Le rejet des langues “tifinagh” perturbe l’amazigh et le conseil de la culture

by Emploi Maroc

Dans le contexte des demandes croissantes d’un groupe d’acteurs pour la nécessité de contrôler et de gérer le domaine linguistique et linguistique au Maroc, à travers les résultats du Conseil national pour les langues et la culture du Maroc, ainsi que les lois de régulation de la langue amazighe, les parlementaires sont toujours incapables au sein de la Commission de l’éducation, Du cou de la bouteille, et la fin de la “bataille du coucou” répété tout le temps à cause de la réalité de la langue marocaine.

Les restes du Conseil national pour les langues, avec les lois réglementaires des Amazighs, aux limites du moment dans les couloirs de la Chambre des représentants, comme surpris par les activités de l’absence d’une institution constitutionnelle, et les lois de l’activation de la constitutionnalisation Amazighs, qui est resté bloqué dans l’impasse depuis 2011, sans transparaît une raison du retard malgré Mlhahih doivent Conseil Et les lois.
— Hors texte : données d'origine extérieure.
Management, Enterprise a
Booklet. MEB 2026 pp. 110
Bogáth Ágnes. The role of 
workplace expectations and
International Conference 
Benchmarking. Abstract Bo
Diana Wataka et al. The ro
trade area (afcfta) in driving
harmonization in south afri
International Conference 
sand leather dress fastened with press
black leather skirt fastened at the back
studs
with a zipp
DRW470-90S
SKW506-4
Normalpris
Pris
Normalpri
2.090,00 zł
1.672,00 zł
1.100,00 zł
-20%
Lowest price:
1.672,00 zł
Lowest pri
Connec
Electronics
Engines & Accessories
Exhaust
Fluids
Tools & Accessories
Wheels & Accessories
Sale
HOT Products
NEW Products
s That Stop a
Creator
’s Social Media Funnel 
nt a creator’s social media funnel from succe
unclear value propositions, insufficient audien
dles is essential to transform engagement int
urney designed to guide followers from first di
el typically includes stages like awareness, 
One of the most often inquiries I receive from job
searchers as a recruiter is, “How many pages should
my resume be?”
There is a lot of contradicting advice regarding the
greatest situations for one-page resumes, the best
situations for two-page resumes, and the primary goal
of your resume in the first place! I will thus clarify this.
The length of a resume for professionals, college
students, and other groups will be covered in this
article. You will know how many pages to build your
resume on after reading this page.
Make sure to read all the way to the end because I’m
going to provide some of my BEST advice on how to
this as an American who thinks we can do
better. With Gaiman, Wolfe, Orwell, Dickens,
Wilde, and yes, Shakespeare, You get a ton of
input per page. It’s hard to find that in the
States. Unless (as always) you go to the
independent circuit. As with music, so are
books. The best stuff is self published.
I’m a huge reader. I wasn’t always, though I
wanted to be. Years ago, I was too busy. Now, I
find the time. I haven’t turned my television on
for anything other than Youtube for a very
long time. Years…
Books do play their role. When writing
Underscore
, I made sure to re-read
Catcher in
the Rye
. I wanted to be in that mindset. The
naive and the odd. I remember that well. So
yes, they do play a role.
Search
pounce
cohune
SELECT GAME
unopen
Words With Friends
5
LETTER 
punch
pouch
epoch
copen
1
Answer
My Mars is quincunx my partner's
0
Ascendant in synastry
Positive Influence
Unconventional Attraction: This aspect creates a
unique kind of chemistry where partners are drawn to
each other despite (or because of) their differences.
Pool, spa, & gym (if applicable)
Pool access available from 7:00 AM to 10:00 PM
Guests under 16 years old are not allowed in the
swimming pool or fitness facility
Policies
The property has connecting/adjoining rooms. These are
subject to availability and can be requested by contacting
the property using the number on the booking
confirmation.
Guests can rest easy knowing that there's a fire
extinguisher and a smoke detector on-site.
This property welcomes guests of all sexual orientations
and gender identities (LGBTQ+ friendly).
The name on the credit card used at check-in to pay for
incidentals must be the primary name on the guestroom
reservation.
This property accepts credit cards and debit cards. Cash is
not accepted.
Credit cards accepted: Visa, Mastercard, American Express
Selon des sources parlementaires, “le report de la sortie du Conseil national des langues du tableau de la Chambre des représentants de la Commission de l’éducation, de la culture et de la communication en raison du rejet des membres du Parti Justice et Développement d’inclure la Commission des langues étrangères au sein des organes du Conseil, à savoir l’Institut royal de la culture amazighe, l’Académie de la langue arabe, Culture et patrimoine “.

Les mêmes sources ont déclaré dans un communiqué au journal Hesperis que “Beigeidi pousse à supprimer le corpus de langues étrangères, qui se trouve à la porte de la porte ouverte prévue par la Constitution de 2011,” notant que “cela n’est pas lié à une langue étrangère spécifique, mais ouvert au monde extérieur et à la gestion de la fertilisation culturelle” .

En ce qui concerne le statut des lois amazighes, les sources ont expliqué que “le parti islamique refuse d’adopter le caractère de Tifinagh dans le respect de la loi, demandant de ne pas faire référence à la lettre écrite”, notant que “la partie rejette Tifinagh et ne donne pas d’alternative, ce qui est un takhziz pour tous les efforts déployés par le mouvement amazigh et l’Institut. Académie royale de la culture amazighe au niveau académique et littéraire “.

Les sources ont ajouté que “le caractère de Tifinagh publié par un arbitrage royal, après consultation des partis politiques en 2003”, “soulignant que” ne peut en aucune manière ramener les Amazighs au point zéro “, et augmenté:” Le personnage ne peut pas être renoncé en tant qu’original et obtenu Beaucoup de gains dans divers domaines. “

“Mais le concept de tout ce que l’AKP propose est qu’il veut écrire la langue amazighe”, a-t-il déclaré. Lettres arabes “.

Les sources ont ajouté: “D’autres fois, des membres du Parti islamique exigent que l’affaire soit laissée au Conseil national des langues pour résoudre la question du caractère. Parfois, la solution politique est consensuelle sans fond, mais sous le signe du rejet de Tifinagh”.